** RECORDS TO PROCESS follows **
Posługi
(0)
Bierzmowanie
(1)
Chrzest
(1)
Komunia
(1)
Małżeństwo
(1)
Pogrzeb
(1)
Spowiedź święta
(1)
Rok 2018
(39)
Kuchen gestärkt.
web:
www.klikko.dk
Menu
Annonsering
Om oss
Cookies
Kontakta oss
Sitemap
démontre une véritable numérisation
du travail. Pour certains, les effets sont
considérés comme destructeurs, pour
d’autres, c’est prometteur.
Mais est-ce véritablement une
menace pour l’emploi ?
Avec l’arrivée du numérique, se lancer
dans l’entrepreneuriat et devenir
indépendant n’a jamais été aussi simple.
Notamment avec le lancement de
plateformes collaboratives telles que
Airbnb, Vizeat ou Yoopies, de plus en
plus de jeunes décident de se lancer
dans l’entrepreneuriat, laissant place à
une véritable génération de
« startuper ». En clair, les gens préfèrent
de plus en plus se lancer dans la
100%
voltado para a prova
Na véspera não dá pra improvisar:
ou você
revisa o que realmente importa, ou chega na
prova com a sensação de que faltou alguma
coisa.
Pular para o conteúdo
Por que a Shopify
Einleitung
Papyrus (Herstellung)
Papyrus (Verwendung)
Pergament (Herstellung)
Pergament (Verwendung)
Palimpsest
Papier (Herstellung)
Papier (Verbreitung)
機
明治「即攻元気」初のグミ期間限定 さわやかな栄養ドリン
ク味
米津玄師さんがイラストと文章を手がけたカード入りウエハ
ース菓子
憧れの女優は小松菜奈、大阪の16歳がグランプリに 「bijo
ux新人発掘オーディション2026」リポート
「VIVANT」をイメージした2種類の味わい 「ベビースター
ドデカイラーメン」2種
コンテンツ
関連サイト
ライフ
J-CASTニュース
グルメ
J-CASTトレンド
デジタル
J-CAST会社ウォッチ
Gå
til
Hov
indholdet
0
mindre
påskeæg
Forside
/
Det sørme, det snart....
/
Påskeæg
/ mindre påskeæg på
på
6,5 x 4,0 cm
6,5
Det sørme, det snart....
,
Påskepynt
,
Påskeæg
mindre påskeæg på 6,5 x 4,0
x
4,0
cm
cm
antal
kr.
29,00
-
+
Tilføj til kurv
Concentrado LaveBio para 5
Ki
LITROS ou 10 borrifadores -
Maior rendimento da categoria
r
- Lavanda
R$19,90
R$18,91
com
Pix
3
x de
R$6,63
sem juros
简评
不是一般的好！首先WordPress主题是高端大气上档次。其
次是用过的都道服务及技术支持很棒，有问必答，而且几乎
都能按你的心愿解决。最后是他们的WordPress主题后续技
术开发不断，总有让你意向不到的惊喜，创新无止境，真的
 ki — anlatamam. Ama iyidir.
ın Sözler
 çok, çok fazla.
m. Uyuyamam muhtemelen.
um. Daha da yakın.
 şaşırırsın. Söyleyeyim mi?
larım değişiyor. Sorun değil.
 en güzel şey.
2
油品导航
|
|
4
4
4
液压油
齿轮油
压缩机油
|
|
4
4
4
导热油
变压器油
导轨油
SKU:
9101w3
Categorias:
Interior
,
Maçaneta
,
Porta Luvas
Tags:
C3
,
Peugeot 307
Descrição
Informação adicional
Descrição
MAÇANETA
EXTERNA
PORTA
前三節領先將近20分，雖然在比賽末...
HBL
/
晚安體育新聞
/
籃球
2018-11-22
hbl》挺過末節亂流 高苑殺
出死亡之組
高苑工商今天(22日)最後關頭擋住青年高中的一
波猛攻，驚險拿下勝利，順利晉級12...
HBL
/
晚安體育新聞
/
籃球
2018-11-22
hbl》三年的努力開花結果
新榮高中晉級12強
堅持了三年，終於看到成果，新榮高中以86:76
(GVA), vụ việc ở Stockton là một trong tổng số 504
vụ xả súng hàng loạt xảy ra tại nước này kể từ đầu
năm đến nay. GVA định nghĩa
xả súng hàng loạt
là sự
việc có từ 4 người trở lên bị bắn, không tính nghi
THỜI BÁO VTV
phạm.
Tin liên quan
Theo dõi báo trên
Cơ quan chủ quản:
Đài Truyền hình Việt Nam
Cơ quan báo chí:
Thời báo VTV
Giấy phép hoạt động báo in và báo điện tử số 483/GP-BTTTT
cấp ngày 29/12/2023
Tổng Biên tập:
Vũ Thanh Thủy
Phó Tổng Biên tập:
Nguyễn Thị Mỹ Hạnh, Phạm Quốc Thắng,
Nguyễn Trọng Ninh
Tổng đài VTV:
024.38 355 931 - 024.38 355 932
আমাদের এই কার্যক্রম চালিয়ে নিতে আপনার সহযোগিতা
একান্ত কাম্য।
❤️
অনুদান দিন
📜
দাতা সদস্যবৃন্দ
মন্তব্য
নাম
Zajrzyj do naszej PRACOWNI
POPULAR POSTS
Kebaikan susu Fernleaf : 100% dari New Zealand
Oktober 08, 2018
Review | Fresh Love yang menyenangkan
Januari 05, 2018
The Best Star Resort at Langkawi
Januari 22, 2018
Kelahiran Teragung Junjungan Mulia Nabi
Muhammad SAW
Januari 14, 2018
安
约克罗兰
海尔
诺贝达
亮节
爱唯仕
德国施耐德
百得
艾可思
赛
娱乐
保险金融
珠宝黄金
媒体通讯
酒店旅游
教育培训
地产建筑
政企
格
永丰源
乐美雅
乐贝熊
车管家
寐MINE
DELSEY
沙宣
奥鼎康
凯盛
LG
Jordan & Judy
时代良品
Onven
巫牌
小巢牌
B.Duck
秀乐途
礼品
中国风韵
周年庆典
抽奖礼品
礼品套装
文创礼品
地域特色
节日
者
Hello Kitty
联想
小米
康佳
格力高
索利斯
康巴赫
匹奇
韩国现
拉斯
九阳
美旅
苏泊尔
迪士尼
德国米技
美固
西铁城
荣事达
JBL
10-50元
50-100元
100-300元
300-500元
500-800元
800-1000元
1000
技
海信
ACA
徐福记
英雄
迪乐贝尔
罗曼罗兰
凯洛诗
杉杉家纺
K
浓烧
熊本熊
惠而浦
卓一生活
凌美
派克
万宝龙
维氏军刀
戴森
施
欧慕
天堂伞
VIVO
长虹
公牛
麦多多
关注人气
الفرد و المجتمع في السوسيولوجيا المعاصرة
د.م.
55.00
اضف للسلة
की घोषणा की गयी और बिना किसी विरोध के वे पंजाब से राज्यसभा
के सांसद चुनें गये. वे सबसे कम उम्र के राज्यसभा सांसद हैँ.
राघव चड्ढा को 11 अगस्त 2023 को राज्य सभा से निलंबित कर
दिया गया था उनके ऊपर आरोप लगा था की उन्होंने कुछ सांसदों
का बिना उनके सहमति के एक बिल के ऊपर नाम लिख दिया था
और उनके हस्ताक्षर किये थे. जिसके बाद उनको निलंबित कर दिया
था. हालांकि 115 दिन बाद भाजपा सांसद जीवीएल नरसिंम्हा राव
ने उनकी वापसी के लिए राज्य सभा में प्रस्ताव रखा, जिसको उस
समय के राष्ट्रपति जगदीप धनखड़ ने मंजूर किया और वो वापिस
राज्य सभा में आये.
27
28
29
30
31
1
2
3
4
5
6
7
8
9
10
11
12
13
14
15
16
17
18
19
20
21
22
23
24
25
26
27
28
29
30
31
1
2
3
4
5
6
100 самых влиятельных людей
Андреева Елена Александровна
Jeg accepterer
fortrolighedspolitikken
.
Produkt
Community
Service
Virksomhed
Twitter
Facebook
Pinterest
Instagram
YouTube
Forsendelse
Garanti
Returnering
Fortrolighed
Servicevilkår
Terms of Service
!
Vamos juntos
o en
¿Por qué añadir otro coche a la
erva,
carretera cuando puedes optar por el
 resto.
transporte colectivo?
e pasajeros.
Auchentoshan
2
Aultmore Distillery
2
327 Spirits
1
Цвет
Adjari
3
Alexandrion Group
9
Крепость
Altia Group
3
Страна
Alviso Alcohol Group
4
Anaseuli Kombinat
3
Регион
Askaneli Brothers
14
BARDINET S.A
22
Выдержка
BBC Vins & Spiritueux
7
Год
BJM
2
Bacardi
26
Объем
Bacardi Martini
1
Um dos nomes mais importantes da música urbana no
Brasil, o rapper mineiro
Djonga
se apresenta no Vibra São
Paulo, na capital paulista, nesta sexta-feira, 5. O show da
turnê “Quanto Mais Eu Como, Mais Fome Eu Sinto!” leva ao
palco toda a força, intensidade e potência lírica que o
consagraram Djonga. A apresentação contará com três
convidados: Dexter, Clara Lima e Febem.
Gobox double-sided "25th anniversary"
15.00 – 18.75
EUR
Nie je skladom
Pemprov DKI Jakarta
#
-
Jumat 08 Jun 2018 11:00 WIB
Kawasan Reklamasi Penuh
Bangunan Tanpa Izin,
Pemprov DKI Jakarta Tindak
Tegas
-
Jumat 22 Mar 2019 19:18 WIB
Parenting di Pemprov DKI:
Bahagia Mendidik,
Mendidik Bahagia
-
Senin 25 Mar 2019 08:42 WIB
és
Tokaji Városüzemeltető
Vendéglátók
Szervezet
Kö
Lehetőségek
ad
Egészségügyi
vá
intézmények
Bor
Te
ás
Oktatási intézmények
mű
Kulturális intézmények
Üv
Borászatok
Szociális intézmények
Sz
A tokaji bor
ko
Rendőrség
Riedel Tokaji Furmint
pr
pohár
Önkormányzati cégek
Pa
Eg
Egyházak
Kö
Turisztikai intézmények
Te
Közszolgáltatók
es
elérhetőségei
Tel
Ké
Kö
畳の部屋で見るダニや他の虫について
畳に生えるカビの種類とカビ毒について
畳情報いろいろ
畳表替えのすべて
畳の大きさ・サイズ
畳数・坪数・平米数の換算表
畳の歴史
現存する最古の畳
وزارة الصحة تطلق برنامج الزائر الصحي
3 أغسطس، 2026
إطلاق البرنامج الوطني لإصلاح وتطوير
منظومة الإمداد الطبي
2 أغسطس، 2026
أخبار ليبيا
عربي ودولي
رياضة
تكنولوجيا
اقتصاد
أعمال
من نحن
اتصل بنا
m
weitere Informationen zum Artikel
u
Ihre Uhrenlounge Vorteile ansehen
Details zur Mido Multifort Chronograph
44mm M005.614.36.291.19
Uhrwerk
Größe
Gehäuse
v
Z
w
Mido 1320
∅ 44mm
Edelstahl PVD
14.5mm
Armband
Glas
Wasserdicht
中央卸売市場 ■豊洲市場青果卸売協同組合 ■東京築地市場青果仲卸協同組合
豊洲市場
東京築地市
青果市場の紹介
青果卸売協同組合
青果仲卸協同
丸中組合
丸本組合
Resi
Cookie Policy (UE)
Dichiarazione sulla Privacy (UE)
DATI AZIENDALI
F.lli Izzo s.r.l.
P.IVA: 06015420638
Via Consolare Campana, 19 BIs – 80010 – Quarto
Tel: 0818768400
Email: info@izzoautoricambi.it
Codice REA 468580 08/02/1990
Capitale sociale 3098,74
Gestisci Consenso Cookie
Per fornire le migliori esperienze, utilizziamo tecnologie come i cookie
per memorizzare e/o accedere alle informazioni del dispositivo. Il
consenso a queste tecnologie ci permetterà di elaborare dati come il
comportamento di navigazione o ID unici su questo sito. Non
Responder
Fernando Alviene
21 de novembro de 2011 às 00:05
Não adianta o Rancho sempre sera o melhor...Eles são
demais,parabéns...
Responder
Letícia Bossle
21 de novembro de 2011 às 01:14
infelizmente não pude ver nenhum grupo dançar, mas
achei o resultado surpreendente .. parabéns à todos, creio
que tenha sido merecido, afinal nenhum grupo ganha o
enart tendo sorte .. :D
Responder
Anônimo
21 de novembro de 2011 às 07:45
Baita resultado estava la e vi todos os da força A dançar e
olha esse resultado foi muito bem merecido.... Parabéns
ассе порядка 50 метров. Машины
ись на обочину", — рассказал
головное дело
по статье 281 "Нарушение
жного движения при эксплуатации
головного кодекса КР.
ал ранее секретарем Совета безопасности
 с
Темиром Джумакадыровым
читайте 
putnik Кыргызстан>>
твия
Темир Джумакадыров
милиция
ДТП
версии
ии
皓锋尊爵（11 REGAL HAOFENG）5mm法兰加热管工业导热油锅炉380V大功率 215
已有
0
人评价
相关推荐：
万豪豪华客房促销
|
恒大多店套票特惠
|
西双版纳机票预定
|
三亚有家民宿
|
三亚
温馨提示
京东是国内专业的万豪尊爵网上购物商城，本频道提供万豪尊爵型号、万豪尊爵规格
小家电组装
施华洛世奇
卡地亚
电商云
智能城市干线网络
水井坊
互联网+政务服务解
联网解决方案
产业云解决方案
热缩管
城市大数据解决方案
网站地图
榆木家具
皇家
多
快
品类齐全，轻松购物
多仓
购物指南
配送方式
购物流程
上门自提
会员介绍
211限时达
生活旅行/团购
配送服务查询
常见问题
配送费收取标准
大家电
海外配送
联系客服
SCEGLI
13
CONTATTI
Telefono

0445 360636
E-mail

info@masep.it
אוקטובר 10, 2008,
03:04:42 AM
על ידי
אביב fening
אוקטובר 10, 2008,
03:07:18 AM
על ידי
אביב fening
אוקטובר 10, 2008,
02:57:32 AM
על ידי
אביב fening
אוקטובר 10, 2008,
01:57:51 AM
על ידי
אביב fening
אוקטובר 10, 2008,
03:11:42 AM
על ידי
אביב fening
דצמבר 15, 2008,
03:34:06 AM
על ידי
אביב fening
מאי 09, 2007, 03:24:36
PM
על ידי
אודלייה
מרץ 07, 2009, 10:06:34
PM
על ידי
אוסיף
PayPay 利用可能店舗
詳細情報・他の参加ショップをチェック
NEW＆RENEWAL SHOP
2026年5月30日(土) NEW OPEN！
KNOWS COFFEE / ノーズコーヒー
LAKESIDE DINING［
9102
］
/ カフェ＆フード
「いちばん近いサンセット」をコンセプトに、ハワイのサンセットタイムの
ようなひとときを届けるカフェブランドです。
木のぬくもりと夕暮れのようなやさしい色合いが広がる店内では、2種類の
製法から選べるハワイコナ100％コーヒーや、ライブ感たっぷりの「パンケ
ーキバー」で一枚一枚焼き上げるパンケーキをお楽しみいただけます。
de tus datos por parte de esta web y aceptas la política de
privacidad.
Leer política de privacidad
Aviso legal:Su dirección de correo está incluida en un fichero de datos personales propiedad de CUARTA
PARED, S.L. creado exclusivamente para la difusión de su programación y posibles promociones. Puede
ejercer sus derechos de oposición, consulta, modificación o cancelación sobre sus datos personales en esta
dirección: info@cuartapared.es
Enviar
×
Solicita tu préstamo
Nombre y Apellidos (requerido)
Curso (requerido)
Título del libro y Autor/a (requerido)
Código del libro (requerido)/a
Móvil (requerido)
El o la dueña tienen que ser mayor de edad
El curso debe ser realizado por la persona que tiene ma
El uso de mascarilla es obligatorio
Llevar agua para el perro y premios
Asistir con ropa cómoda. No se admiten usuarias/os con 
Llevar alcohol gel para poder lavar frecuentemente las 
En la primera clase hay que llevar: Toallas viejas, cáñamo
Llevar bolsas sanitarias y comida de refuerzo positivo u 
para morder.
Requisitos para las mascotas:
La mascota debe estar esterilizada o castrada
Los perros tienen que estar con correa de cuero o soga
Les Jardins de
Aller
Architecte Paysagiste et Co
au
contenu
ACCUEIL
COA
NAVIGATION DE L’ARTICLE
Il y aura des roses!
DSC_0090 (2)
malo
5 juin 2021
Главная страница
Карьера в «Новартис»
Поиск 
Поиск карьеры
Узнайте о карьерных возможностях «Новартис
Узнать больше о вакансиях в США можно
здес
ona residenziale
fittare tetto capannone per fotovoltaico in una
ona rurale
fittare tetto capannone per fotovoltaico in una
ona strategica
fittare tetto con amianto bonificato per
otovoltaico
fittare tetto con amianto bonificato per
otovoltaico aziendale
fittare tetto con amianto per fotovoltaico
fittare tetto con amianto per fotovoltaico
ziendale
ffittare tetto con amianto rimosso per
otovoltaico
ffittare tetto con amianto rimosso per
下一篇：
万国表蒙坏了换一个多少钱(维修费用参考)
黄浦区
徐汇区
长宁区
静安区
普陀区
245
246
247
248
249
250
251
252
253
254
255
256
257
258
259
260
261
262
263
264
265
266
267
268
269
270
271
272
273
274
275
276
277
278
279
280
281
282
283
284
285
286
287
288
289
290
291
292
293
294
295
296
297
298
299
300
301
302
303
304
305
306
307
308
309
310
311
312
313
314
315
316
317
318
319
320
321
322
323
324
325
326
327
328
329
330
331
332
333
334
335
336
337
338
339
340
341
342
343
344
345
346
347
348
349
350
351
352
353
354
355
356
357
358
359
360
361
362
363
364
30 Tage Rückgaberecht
** End of RECORDS TO PROCESS **
■ WHAT YOU HAVE TO DO
Copy out the range of lines above starting at the line with "Lehetőségek" and ending at the line with "Baita resultado estava", exactly and including both.

■ RESPONSE TO THE EXERCISE
Lehetőségek
ad
Egészségügyi
vá
intézmények
Bor
Te
ás
Oktatási intézmények
mű
Kulturális intézmények
Üv
Borászatok
Szociális intézmények
Sz
A tokaji bor
ko
Rendőrség
Riedel Tokaji Furmint
pr
pohár
Önkormányzati cégek
Pa
Eg
Egyházak
Kö
Turisztikai intézmények
Te
Közszolgáltatók
es
elérhetőségei
Tel
Ké
Kö
畳の部屋で見るダニや他の虫について
畳に生えるカビの種類とカビ毒について
畳情報いろいろ
畳表替えのすべて
畳の大きさ・サイズ
畳数・坪数・平米数の換算表
畳の歴史
現存する最古の畳
وزارة الصحة تطلق برنامج الزائر الصحي
3 أغسطس، 2026
إطلاق البرنامج الوطني لإصلاح وتطوير
منظومة الإمداد الطبي
2 أغسطس، 2026
أخبار ليبيا
عربي ودولي
رياضة
تكنولوجيا
اقتصاد
أعمال
من نحن
اتصل بنا
m
weitere Informationen zum Artikel
u
Ihre Uhrenlounge Vorteile ansehen
Details zur Mido Multifort Chronograph
44mm M005.614.36.291.19
Uhrwerk
Größe
Gehäuse
v
Z
w
Mido 1320
∅ 44mm
Edelstahl PVD
14.5mm
Armband
Glas
Wasserdicht
中央卸売市場 ■豊洲市場青果卸売協同組合 ■東京築地市場青果仲卸協同組合
豊洲市場
東京築地市
青果市場の紹介
青果卸売協同組合
青果仲卸協同
丸中組合
丸本組合
Resi
Cookie Policy (UE)
Dichiarazione sulla Privacy (UE)
DATI AZIENDALI
F.lli Izzo s.r.l.
P.IVA: 06015420638
Via Consolare Campana, 19 BIs – 80010 – Quarto
Tel: 0818768400
Email: info@izzoautoricambi.it
Codice REA 468580 08/02/1990
Capitale sociale 3098,74
Gestisci Consenso Cookie
Per fornire le migliori esperienze, utilizziamo tecnologie come i cookie
per memorizzare e/o accedere alle informazioni del dispositivo. Il
consenso a queste tecnologie ci permetterà di elaborare dati come il
comportamento di navigazione o ID unici su questo sito. Non
Responder
Fernando Alviene
21 de novembro de 2011 às 00:05
Não adianta o Rancho sempre sera o melhor...Eles são
demais,parabéns...
Responder
Letícia Bossle
21 de novembro de 2011 às 01:14
infelizmente não pude ver nenhum grupo dançar, mas
achei o resultado surpreendente .. parabéns à todos, creio
que tenha sido merecido, afinal nenhum grupo ganha o
enart tendo sorte .. :D
Responder
Anônimo
21 de novembro de 2011 às 07:45
Baita resultado estava la e vi todos os da força A dançar e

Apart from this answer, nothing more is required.